5 Responses to The I-Know-Too-Much Syndrome
  1. Allen
    December 6, 2011 | 10:49 PM

    I wouldn’t call it the I-Know-Too-Much Syndrome myself, instead I would call it perfectionism, also known as being afraid to make mistakes. I used to suffer from this greatly, being afraid to do anything, afraid I wouldn’t meet up the standards of preset rules. Now I don’t really care anymore, I realized that to succeed it’s better to focus on quantity over quality.

  2. Estrella Azul
    December 7, 2011 | 8:32 AM

    I think that’s why I also write poetry and feel the free-est. I don’t know the rules either and so anything I write simply comes from deep within without the added worries of “it might not be perfect”.
    Reading advice on writing helps to only a certain degree, as you just stated, and I think the trick (for me anyways) is to only follow the advice that seems most connected to my heart. Writing something I feel nothing towards is not something I can do, so in this twisted little way, I guess it applies to how I can write and stay mostly untouched by the I-Know-Too-Much Syndrome.

  3. Lois
    December 7, 2011 | 9:54 AM

    I print out the articles I “might want to read someday,” then I put them in an article folder. I rarely go back to them, but I know they’re there if I need them. So, I collect, then ignore. That’s my method! 😛

  4. Square-Peg Karen
    Twitter: SquarePegKaren
    December 7, 2011 | 9:58 AM

    Oh Milli, I know that syndrome! Isn’t it wild how it can grab us?

    I’m pretty sure my “condition” comes in handy when I’m a little scared of moving forward, doing the next thing — so I lean back into reading and cramming my brain (or computer files) with information from others. Sigh.

    I think awareness is the thing I use to slide out of the syndrome – but sometimes I just let myself float in it a bit, knowing that I’m a little scared — and allowing the procrastination in a mindful way.

  5. Tricia
    Twitter: Tricia_Sutton
    December 7, 2011 | 6:28 PM

    I’ve suffered before, I’ll suffer again, and I am suffering now. See, I began to query in mid October. Then life got in the way, I stopped, and now I’m ready again. Yet, YET, agents advise not to query in December due to their end-of-year projects and other things that don’t involve accepting new clients. So here I sit, and all because I can’t stay away from damn industry news. I could be blissfully querying and getting agented by the one agent who is all caught up and ready to read his or her slush pile.

    Can I pretend now I don’t know? No. Once the knowledge is there I can’t make it un-there.

********

INSTRUCTIONS TO FOLLOW -
Copy out the comments, beginning at the words "Reading advice on" and stopping after "the I-Know-Too-Much Syndrome.", and switch "heart" to "gut" throughout.

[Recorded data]

********

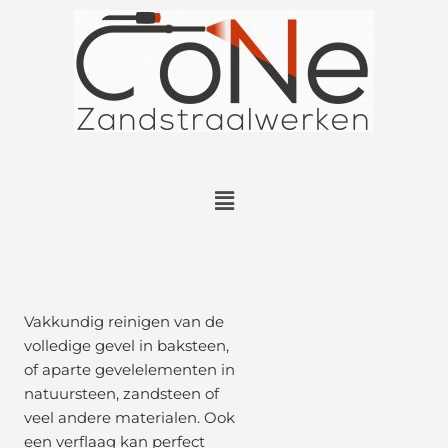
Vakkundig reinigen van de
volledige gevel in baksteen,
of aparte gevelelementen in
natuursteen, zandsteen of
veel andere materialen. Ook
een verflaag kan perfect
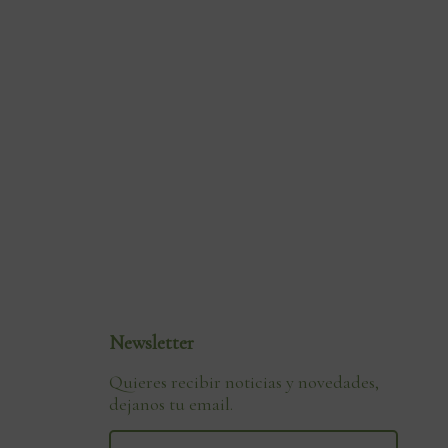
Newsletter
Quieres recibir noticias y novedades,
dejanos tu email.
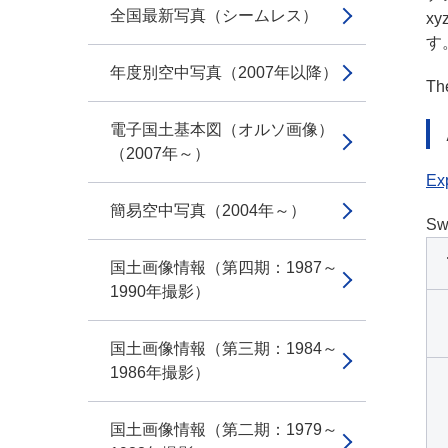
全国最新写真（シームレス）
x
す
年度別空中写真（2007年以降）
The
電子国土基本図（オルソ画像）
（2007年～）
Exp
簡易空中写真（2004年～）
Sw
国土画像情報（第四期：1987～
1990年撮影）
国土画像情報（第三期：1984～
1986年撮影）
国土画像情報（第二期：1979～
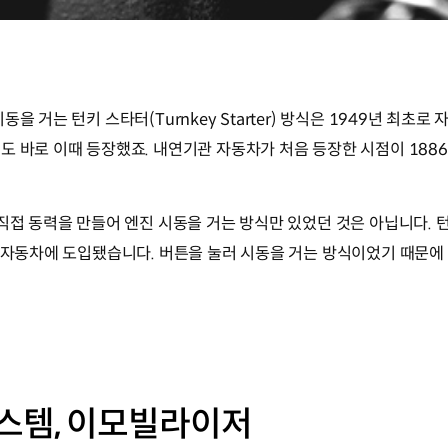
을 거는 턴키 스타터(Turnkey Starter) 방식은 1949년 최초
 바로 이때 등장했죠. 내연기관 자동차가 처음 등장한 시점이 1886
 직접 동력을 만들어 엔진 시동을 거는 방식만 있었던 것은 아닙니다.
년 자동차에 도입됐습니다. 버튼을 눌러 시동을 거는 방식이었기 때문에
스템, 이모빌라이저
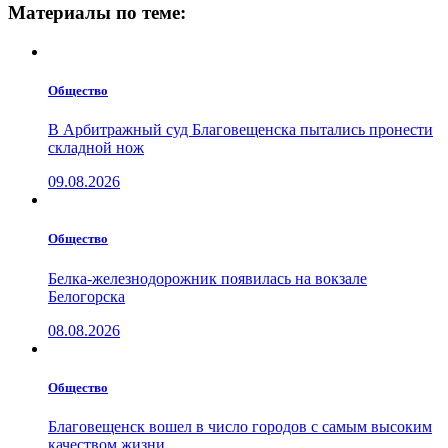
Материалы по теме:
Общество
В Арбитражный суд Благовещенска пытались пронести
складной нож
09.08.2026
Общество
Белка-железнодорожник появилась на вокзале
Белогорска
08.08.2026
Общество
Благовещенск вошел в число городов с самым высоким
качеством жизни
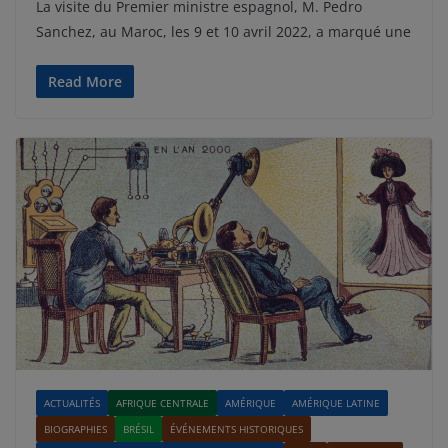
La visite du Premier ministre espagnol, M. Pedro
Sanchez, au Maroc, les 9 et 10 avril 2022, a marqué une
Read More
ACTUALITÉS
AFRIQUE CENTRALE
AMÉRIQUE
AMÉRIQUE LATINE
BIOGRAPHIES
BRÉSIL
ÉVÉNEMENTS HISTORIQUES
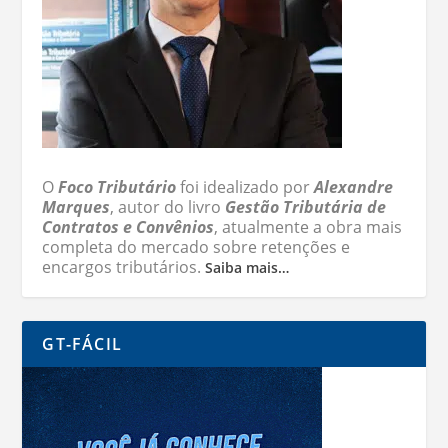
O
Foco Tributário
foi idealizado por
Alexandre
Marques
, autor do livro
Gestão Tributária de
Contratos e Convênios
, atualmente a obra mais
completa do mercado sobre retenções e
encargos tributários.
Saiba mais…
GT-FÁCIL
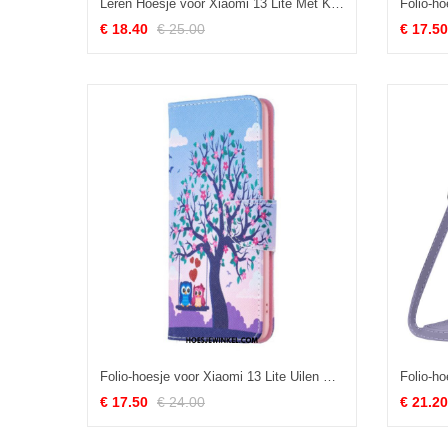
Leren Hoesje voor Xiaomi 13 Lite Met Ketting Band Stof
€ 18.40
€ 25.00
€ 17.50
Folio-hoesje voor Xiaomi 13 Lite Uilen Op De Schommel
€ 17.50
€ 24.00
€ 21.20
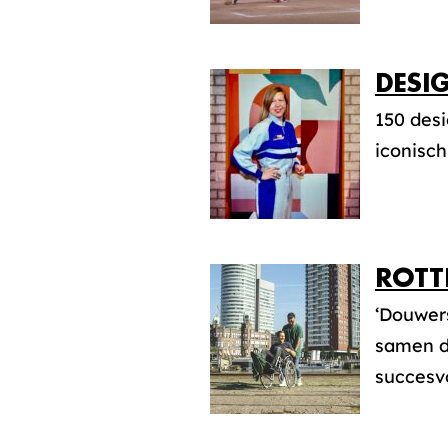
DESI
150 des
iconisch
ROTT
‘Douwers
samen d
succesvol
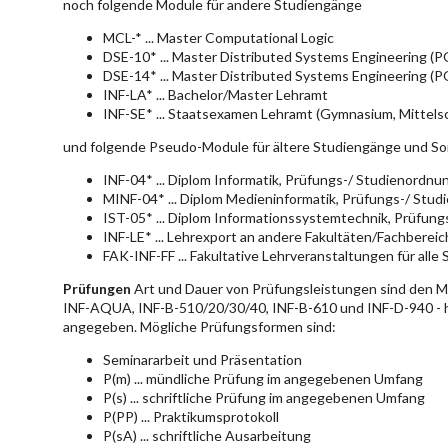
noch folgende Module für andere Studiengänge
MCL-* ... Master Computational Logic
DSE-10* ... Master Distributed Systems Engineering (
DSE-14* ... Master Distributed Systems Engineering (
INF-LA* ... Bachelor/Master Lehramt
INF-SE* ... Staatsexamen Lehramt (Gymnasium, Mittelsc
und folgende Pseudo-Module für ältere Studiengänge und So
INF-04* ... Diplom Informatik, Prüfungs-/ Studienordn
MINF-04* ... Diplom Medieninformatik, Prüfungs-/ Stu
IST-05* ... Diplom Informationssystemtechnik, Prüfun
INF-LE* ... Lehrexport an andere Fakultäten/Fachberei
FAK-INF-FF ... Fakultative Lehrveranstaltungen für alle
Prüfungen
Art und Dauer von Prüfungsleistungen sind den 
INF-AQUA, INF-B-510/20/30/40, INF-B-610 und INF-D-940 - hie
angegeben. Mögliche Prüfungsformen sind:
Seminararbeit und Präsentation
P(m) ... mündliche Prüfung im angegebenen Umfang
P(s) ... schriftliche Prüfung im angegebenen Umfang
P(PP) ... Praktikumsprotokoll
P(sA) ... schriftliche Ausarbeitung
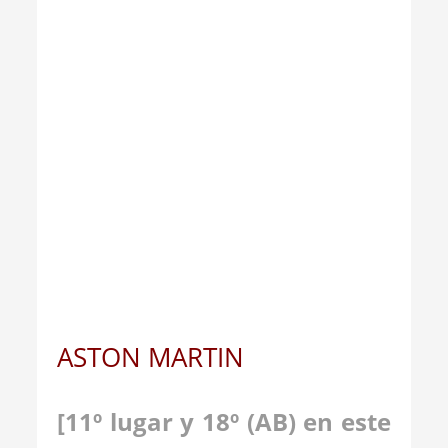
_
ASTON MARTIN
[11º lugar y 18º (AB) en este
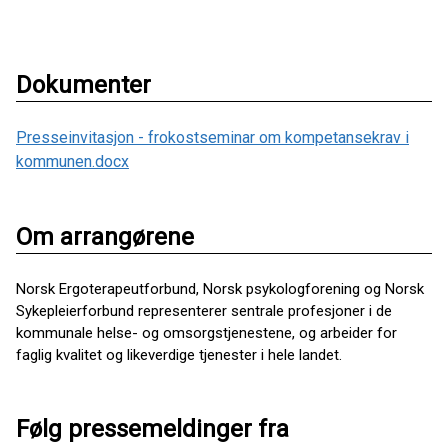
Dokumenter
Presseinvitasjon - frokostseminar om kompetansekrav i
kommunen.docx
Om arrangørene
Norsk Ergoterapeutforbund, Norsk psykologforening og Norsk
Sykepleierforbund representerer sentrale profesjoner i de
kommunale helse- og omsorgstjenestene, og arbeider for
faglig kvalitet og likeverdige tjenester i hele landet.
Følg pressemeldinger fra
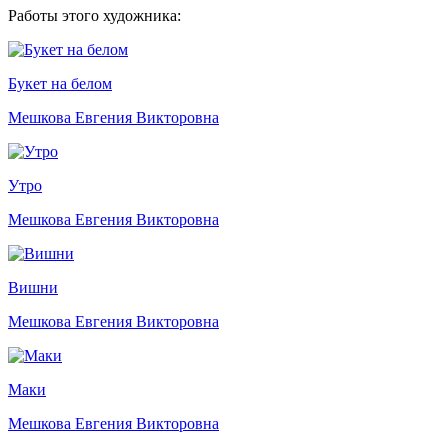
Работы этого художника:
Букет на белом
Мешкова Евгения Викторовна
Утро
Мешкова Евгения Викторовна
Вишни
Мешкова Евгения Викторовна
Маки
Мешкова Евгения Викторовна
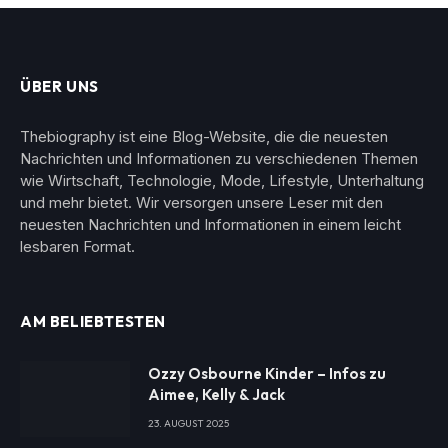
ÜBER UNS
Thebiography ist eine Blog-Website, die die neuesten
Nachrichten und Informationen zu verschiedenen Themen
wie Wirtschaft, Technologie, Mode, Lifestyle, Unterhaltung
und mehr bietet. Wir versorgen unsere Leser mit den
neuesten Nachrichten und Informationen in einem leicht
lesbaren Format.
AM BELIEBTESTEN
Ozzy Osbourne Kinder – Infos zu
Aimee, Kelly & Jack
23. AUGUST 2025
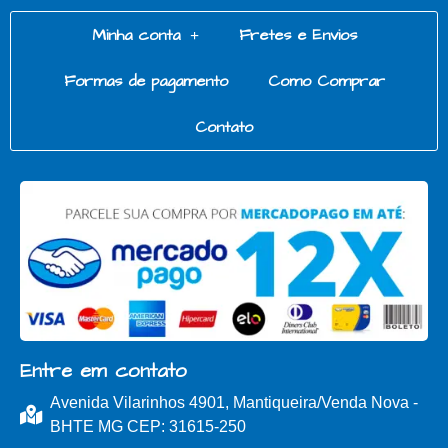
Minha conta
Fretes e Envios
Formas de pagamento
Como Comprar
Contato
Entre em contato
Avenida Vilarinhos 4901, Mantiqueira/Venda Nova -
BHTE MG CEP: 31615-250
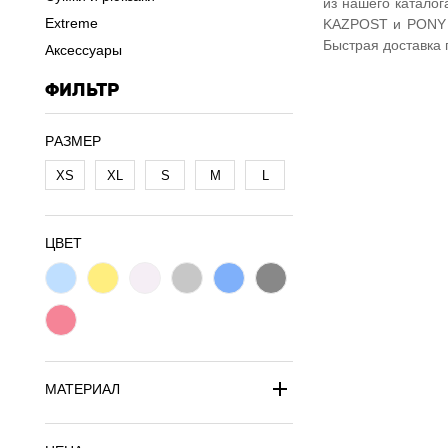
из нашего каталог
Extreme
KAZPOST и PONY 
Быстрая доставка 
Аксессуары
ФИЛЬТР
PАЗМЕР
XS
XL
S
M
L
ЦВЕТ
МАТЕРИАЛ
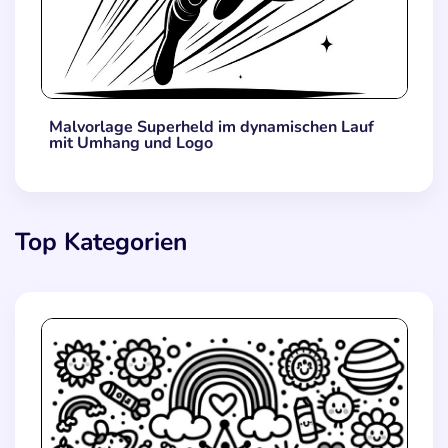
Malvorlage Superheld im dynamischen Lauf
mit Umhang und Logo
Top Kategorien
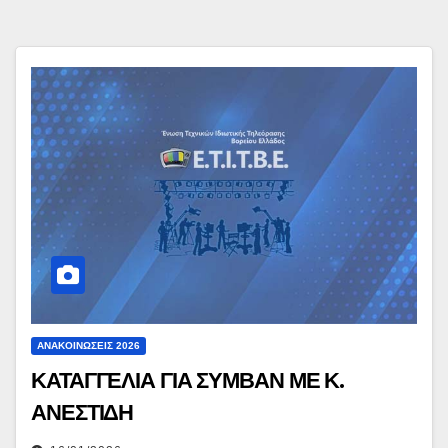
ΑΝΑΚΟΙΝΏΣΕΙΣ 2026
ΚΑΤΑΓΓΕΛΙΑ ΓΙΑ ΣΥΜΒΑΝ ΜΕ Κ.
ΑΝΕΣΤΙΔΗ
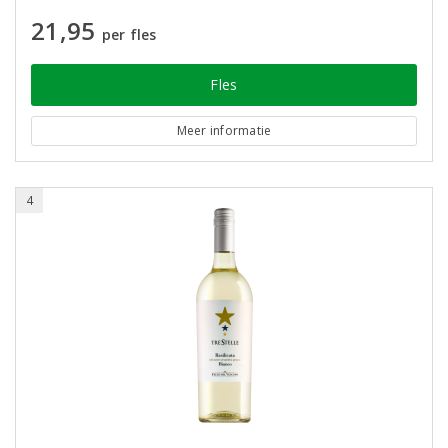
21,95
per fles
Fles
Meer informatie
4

********

PROBLEM SOLUTION -
Reading advice on writing helps to only a certain degree, as you just stated, and I think the trick (for me anyways) is to only follow the advice that seems most connected to my gut. Writing something I feel nothing towards is not something I can do, so in this twisted little way, I guess it applies to how I can write and stay mostly untouched by the I-Know-Too-Much Syndrome.